Senja itu, Romo Kebet duduk-duduk di serambi pastoran. Romo Kebet membolak-balik buku untuk mendapatkan inspirasi khotbahnya.
Pandangannya tertuju pada satu halaman berisi kisah pendek berikut:
Hiduplah seorang raja yang bijak. Raja ini senang keluar dari istana, blusukan ke pelosok negerinya. Sambil blusukan, raja itu mengamati karakter rakyatnya. Suatu hari, raja itu menaruh sebuah batu besar di persimpangan jalan. Lalu raja bersembunyi di balik semak-semak. Beberapa saat kemudian, lewatlah dua orang saudagar kaya. Mereka menaiki kendaraan mewah.
Melihat batu besar yang menghalangi jalan, mereka menggerutu. “Hah…. bagaimana ini? Mengapa pejabat dan masyarakat sini membiarkan saja batu besar ini menghalangi jalan. Ada batu besar, dibiarkan saja. Di mana kepedulian mereka,” ucap salah satu saudagar itu kesal.
“Sebaiknya kita berbalik arah saja. Kita cari jalan lain”, kawannya menimpali.
“Benar! Tidak ada waktu bagi kita untuk menyingkirkan batu ini. Kita terlambat nanti menemui rekan bisnis. Rugi kita.” jawab saudagar pertama.

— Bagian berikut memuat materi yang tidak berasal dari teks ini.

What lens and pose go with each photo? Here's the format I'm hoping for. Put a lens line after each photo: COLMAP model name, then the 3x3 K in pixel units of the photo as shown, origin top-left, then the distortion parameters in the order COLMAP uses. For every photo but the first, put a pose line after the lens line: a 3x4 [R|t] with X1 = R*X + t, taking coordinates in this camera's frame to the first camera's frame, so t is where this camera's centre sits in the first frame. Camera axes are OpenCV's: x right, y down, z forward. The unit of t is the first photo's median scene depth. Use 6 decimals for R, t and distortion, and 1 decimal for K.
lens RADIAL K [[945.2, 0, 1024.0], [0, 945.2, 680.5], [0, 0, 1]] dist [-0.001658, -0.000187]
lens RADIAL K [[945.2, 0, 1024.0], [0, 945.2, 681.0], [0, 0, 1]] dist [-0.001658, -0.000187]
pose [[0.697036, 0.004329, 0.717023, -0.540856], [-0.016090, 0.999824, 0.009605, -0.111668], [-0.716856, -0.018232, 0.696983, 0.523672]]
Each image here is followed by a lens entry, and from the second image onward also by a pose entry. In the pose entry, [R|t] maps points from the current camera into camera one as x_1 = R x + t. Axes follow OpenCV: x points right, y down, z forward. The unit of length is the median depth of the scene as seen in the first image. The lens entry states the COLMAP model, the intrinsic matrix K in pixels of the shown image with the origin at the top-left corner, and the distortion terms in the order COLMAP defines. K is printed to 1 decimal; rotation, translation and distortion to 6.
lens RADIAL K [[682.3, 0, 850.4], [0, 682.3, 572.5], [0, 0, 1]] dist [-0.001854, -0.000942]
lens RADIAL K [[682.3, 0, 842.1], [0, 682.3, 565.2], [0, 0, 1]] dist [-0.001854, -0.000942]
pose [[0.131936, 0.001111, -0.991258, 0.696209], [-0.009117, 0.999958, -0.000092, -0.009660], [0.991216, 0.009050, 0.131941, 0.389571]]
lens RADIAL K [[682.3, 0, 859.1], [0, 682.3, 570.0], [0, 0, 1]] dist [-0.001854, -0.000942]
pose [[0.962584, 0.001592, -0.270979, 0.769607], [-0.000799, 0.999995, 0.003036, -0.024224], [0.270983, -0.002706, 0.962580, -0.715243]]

Karena memasuki daerah baru, mereka tidak tahu jalan. Mereka berputar-putar hingga akhirnya gagal bertemu rekan bisnisnya.
Beberapa jam kemudian, datanglah seorang ulama. Melihat jalannya terhalang, ulama itu berhenti. “Tuhan, gerakkanlah hati dan perasaan umat-Mu, agar mereka menyingkirkan batu ini sehingga tidak mengganggu banyak orang,” katanya.
Ulama itu memilih tidak melanjutkan perjalanan. “Kalau saya bersihkan batu, terlambat saya sembahyang.” katanya. Ia memilih kembali pulang.
Setelah ulama itu berlalu, datanglah seorang petani memikul sayur dan buah-buahan hendak ke pasar.
Petani itu kaget, karena batu besar menghalangi jalanan. Petani itu menghentikan langkahnya. Ia menepi. Diturunkannya barang bawaanya dan diletakkan di tepi jalan.
Petani itu mendorong batu itu. Berat. Sejenak ia berhenti karena kelelahan. Kemudian ia melanjutkan mendorong batu hingga tidak menghalangi jalan. Batu itu pun bergeser ke pinggir. Jalan kembali normal.
Petani itu kembali ke tempat ia meletakkan barang-barangnya. Ia kaget bukan kepalang, karena di atas barang bawananya sekantong koin emas dengan tulisan: “Kuberikan emas ini sebagai hadiah atas ketulusanmu, yang berbuat baik tanpa pamrih. Kamu layak mendapatkan ganjaran!” Petani bersujud syukur.